(EXERCISE AIM)
Search the listing for the word "hazards" and return each line that contains it.

(DATA EXTRACTS)
****************
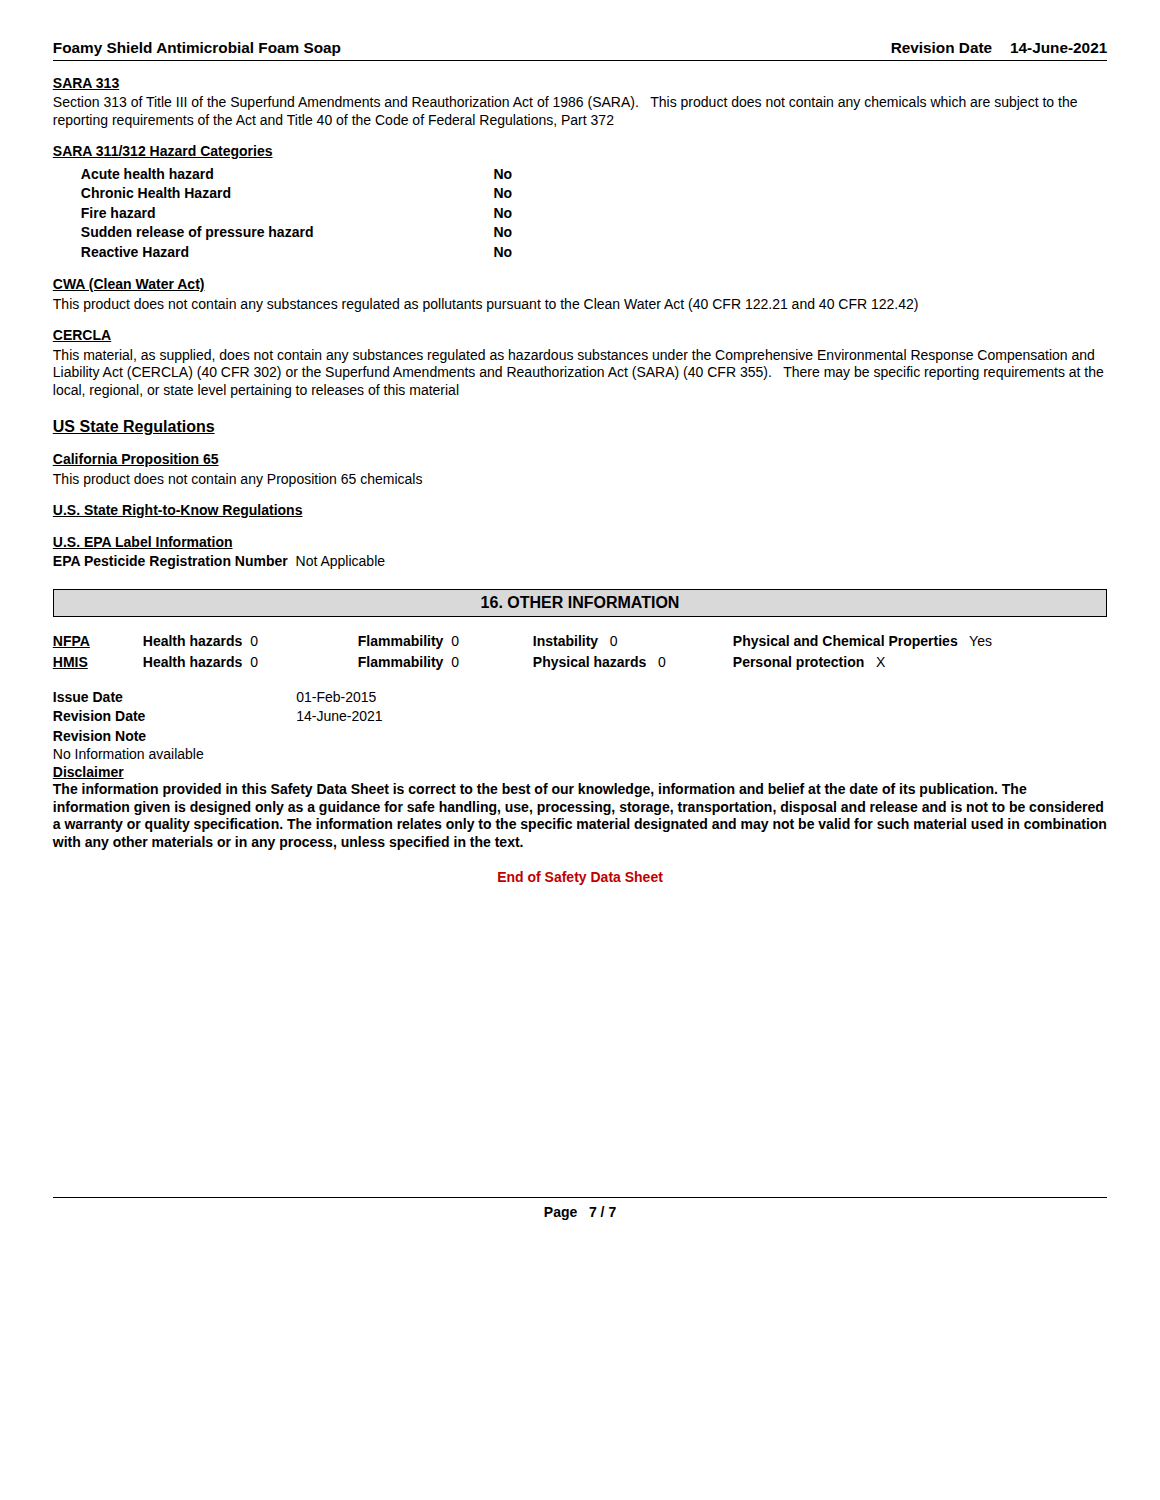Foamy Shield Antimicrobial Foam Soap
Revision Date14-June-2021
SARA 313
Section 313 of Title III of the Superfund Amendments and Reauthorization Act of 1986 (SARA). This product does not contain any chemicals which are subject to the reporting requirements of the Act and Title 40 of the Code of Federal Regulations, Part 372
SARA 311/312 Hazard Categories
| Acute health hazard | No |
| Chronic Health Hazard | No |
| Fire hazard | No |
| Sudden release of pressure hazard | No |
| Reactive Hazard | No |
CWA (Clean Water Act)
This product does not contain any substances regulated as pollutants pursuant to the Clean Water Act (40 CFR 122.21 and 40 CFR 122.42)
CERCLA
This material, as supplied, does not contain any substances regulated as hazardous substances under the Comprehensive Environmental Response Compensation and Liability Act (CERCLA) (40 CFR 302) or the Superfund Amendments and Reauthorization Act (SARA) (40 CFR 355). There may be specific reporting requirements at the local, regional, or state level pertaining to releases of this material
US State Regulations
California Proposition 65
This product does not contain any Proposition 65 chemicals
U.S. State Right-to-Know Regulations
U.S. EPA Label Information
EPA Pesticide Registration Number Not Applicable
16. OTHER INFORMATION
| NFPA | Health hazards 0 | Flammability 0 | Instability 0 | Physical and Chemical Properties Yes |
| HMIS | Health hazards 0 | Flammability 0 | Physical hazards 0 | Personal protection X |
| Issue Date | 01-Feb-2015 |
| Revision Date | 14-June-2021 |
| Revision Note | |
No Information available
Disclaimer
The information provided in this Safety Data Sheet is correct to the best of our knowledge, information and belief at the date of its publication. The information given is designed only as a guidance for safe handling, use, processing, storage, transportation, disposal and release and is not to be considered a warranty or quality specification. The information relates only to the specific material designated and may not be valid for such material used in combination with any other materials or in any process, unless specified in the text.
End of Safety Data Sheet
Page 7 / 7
****************
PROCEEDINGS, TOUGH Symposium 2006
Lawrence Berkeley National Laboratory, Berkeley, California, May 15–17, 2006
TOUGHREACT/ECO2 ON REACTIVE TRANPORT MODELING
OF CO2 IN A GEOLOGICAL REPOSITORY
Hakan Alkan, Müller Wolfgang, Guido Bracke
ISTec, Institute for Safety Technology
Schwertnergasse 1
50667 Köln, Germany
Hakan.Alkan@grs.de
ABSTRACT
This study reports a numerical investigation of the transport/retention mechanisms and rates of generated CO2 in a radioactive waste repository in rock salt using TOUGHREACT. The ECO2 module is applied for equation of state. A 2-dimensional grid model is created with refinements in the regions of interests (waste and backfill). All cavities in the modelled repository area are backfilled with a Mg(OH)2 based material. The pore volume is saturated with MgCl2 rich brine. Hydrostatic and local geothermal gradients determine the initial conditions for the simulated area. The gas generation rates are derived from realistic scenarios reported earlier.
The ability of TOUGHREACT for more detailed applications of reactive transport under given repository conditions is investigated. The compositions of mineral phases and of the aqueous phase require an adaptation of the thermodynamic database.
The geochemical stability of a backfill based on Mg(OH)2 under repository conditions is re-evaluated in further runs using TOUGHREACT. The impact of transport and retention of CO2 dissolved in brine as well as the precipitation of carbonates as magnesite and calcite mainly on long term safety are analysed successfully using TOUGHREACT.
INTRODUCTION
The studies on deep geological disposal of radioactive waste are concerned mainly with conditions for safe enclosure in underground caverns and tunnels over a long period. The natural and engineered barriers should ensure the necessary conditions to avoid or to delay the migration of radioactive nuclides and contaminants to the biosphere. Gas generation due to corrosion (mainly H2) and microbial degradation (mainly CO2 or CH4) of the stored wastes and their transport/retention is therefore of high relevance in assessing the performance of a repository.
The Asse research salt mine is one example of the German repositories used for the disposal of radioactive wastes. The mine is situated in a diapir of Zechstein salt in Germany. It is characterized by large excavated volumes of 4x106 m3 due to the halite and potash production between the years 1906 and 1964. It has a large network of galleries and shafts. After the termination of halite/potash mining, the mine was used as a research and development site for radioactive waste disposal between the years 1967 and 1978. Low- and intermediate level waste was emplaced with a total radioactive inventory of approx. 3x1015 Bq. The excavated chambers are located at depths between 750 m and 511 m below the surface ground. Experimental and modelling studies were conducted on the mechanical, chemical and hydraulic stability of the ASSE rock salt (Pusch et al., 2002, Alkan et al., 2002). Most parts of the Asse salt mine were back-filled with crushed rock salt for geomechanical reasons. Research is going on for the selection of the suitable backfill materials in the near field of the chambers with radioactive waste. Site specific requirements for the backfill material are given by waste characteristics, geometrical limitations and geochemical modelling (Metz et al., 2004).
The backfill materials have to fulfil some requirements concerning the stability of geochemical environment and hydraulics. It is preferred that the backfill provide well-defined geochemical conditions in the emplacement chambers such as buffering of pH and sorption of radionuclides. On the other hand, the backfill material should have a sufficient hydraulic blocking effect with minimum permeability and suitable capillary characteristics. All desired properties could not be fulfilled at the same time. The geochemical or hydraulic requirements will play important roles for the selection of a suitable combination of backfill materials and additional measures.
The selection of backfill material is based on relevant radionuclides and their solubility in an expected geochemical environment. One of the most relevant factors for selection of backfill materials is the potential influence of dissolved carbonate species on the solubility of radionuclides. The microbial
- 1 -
****************
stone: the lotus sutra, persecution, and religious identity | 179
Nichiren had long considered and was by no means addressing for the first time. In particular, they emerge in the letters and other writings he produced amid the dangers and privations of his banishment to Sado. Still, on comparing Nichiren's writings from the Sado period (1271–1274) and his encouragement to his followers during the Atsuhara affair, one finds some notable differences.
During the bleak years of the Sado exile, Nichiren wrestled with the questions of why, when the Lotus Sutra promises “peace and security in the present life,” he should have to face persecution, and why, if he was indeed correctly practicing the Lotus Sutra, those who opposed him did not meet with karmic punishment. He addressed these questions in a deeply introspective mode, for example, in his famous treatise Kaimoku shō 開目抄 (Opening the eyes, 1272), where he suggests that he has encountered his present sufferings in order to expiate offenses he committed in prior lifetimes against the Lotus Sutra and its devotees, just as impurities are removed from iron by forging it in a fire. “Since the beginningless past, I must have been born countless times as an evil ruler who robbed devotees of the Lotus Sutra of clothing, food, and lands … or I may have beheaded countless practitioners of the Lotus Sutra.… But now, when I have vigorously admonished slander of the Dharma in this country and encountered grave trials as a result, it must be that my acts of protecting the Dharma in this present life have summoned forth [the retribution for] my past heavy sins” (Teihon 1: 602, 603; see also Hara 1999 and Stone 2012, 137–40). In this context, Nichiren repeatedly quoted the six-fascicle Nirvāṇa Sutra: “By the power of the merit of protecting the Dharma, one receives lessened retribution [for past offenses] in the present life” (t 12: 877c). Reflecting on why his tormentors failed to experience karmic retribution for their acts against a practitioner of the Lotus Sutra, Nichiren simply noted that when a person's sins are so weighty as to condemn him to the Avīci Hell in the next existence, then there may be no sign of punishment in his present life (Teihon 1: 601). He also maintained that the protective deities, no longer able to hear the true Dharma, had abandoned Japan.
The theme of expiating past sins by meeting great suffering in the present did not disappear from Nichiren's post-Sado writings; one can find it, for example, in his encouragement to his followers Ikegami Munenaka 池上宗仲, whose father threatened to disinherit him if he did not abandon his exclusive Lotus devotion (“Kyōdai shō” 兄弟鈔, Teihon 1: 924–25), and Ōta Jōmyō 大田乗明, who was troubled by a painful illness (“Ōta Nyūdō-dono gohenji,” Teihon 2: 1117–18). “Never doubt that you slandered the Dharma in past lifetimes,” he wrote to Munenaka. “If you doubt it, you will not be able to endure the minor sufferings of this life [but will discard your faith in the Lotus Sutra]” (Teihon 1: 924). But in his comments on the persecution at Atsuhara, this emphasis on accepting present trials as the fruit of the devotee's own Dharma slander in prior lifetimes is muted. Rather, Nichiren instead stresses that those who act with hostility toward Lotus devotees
****************
(RESPONSE TO THE EXERCISE)
| NFPA | Health hazards 0 | Flammability 0 | Instability 0 | Physical and Chemical Properties Yes |
| HMIS | Health hazards 0 | Flammability 0 | Physical hazards 0 | Personal protection X |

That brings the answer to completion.